BodyMap: A Collection of 3′ ESTs for Analysis of Human Gene Expression Information

  1. Shoko Kawamoto1,
  2. Junji Yoshii2,
  3. Katsuya Mizuno2,
  4. Kouichi Ito1,
  5. Yasuhide Miyamoto1,
  6. Tadashi Ohnishi1,
  7. Ryo Matoba1,
  8. Naohiro Hori1,
  9. Yuhiko Matsumoto1,
  10. Toshiyuki Okumura1,
  11. Yuko Nakao1,
  12. Hisae Yoshii1,
  13. Junko Arimoto1,
  14. Hiroko Ohashi1,
  15. Hiroko Nakanishi1,
  16. Ikko Ohno1,
  17. Jun Hashimoto1,
  18. Kota Shimizu1,
  19. Kazuhisa Maeda1,
  20. Hiroshi Kuriyama1,
  21. Koji Nishida1,
  22. Akiyo Shimizu-Matsumoto1,
  23. Wakako Adachi1,
  24. Reiko Ito1,
  25. Satoshi Kawasaki1,
  26. K.S. Chae1,
  27. Katsuji Murakawa1,
  28. Masahiro Yokoyama1,
  29. Atsushi Fukushima1,
  30. Teruyoshi Hishiki1,
  31. Akihiko Nakaya3,
  32. Jun Sese3,
  33. Norikazu Monma3,
  34. Hitoshi Nikaido3,
  35. Shinichi Morishita3,
  36. Kenichi Matsubara4, and
  37. Kousaku Okubo5
  1. 1Institute for Molecular and Cellular Biology, Osaka University, Osaka 565–0871, Japan; 2Hitachi Software Engineering Co., Ltd., Yokohama 231–0015, Japan; 3Department of Genome Knowledge Discovery System, Institute of Medical Science, University of Tokyo, Tokyo 108–8639, Japan; 4Internal Institute for Advanced Study, Kyoto 619–0225, Japan

Abstract

BodyMap is a collection of site-directed 3′ expressed sequence tags (ESTs) (gene signatures, GSs) that contains the transcript compositions of various human tissues and was the first systematic effort to acquire gene expression data. For the construction of BodyMap, cDNA libraries were made, preserving abundance information and histologic resolutions of tissue mRNAs. By sequencing 164,000 randomly selected clones, 88,587 GSs that represent chromosomally coded transcripts have been collected from 51 human organs and tissues. They were clustered into 18,722 independent 3′ termini from transcripts, and more than 3000 of these were not found among ESTs assembled in UniGene (Build 75). Assessment of the prevalence of polyadenylation signals and comparison with GenBank cDNAs indicated that there was no significant contamination by internally primed cDNAs or genomic fragments but that there was a relatively high incidence (12%) of alternative polyadenylation sites. We evaluated the sensitivity and resolution of expression information in BodyMap by in silico Northern hybridization and selection of tissue-specific gene probes. BodyMap is a unique resource for estimation of the absolute abundance of transcripts and selection of gene probes for efficient hybridization-based gene expression profiling. [BodyMap data are available at http://bodymap.ims.u-tokyo.ac.jp.]

In the early phase of its development, the expressed sequence tag (EST) collection (Adams et al. 1993, 1995) primarily served as a catalog to be screened for clones of interest by sequence homology. In the next phase, gene coverage was pursued (Aaronson et al. 1996; Williamson 1999) by using normalized libraries and/or highly complex sources (Soares et al. 1994; Hillier et al. 1996) to use the entries as markers to create a transcript map of the human genome, after clustering redundantly accumulated ESTs into gene units (Schuler et al. 1996). As genome sequencing efforts progress, ESTs have been used for exon identification (Dunham et al. 1999; Hattori et al. 2000), and they are being mapped and organized in the framework of genome sequence at a resolution of single nucleotides. Progress in the integration of ESTs into the genomic sequence will make EST data more of an expression of gene records rather than merely a pool of nucleotide sequences. Reflecting this trend, the major EST collection projects have shifted emphasis from efficiency of identifying novel sequences to meaningful source selection, such as coverage of a majority of cancer types (Strausberg et al. 2000).

====================

According to the BodyMap article, into how many independent 3′ termini were the collected gene signatures clustered?

### DATA EXTRACT:
====================

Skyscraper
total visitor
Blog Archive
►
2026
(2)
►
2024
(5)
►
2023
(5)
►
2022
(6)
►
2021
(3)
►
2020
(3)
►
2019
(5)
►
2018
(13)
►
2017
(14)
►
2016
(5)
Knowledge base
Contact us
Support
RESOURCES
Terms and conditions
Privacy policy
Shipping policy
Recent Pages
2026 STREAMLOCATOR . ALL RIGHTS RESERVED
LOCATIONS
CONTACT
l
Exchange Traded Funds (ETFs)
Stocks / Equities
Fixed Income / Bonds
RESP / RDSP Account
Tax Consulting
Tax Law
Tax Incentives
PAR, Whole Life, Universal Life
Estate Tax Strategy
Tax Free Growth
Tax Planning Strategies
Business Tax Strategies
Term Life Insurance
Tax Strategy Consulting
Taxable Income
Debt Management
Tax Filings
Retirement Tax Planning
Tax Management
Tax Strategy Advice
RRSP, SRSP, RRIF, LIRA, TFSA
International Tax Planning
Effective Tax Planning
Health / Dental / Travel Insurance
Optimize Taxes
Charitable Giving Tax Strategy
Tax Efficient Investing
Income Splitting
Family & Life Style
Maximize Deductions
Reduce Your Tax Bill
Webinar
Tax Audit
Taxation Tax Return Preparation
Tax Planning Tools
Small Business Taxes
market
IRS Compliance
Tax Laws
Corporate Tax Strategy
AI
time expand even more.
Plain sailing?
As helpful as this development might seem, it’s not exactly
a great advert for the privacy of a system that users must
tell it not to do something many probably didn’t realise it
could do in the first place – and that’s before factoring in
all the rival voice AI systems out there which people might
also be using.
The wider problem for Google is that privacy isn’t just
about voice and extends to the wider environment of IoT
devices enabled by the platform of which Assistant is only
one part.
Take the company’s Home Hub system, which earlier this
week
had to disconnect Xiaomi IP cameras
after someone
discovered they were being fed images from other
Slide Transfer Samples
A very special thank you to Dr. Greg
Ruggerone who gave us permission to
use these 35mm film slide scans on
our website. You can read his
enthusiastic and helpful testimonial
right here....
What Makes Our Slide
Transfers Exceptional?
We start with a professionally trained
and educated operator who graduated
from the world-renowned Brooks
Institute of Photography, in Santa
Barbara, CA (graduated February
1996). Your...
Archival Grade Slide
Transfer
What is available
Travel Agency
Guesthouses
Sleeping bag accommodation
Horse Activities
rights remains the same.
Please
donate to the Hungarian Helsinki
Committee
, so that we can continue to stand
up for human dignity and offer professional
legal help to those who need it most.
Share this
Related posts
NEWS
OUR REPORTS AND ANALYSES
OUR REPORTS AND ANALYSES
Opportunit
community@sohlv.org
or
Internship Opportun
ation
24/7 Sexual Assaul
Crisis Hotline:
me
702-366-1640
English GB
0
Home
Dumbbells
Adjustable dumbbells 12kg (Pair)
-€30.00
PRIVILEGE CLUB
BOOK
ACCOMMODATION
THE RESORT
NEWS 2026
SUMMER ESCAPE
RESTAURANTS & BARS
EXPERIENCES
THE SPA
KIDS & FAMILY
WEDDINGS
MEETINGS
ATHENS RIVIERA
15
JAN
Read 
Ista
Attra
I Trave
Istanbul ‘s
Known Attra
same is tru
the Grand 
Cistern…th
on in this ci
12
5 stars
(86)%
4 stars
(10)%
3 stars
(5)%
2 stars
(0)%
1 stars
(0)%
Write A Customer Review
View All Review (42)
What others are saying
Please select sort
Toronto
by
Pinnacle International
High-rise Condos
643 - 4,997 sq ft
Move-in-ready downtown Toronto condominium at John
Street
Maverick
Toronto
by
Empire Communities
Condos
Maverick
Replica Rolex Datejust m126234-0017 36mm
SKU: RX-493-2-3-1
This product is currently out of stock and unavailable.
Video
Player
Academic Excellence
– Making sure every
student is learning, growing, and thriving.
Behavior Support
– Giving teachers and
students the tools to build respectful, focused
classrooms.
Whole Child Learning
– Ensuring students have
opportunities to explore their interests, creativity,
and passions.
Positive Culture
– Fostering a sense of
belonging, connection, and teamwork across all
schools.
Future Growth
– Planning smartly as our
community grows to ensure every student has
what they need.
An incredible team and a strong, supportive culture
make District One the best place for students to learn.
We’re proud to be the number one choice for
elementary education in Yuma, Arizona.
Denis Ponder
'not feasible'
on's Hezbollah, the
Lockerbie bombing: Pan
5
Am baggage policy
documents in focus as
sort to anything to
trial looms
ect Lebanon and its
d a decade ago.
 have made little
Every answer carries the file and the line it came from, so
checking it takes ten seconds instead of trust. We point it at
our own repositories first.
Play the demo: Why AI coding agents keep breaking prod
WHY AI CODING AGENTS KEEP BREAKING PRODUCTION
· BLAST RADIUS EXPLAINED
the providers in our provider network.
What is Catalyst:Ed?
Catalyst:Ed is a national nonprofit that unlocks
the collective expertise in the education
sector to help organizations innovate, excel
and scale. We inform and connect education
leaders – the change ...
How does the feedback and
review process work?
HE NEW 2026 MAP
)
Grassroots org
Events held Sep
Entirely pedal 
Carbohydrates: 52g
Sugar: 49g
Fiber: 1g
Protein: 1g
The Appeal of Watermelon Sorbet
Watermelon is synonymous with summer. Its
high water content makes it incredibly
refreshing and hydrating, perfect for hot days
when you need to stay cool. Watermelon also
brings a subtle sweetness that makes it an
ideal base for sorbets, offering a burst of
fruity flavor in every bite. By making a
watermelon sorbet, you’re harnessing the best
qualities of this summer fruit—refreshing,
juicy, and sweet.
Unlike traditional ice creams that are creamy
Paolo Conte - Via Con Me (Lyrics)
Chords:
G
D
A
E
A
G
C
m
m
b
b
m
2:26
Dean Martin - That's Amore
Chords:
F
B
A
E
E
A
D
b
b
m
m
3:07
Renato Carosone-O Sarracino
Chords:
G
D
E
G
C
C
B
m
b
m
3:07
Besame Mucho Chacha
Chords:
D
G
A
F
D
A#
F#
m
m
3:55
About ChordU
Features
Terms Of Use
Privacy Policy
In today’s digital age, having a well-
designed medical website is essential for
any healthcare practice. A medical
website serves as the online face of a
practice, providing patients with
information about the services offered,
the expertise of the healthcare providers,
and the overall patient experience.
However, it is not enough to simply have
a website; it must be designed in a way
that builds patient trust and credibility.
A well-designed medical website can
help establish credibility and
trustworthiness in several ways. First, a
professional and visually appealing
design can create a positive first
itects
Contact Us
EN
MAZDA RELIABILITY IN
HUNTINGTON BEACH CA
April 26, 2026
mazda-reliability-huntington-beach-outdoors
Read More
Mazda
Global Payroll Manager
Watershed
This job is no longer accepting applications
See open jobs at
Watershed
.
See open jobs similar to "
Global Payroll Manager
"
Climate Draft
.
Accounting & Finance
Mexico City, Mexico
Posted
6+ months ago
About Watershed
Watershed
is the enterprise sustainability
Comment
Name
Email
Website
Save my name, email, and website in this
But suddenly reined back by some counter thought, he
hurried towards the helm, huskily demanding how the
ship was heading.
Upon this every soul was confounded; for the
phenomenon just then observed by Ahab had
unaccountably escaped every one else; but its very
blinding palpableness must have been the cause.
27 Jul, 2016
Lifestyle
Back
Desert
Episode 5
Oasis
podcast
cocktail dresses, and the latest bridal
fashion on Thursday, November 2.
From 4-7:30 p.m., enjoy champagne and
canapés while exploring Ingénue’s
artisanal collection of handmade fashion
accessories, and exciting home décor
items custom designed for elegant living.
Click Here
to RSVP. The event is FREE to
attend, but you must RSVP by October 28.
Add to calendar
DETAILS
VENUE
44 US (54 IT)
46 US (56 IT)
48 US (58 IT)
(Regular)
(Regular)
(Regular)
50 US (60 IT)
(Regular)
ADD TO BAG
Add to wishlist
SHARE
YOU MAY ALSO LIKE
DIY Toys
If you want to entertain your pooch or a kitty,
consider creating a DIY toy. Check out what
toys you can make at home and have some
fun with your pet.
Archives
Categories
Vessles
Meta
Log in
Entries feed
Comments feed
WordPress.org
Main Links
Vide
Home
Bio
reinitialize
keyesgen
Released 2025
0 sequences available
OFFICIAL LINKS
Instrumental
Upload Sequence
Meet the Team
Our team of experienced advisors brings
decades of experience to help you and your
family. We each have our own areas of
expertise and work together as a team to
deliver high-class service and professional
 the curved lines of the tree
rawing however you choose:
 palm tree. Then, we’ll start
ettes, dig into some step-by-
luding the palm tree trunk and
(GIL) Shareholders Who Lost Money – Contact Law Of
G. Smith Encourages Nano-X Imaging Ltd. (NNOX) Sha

====================

### SOLVED EXERCISE:
18,722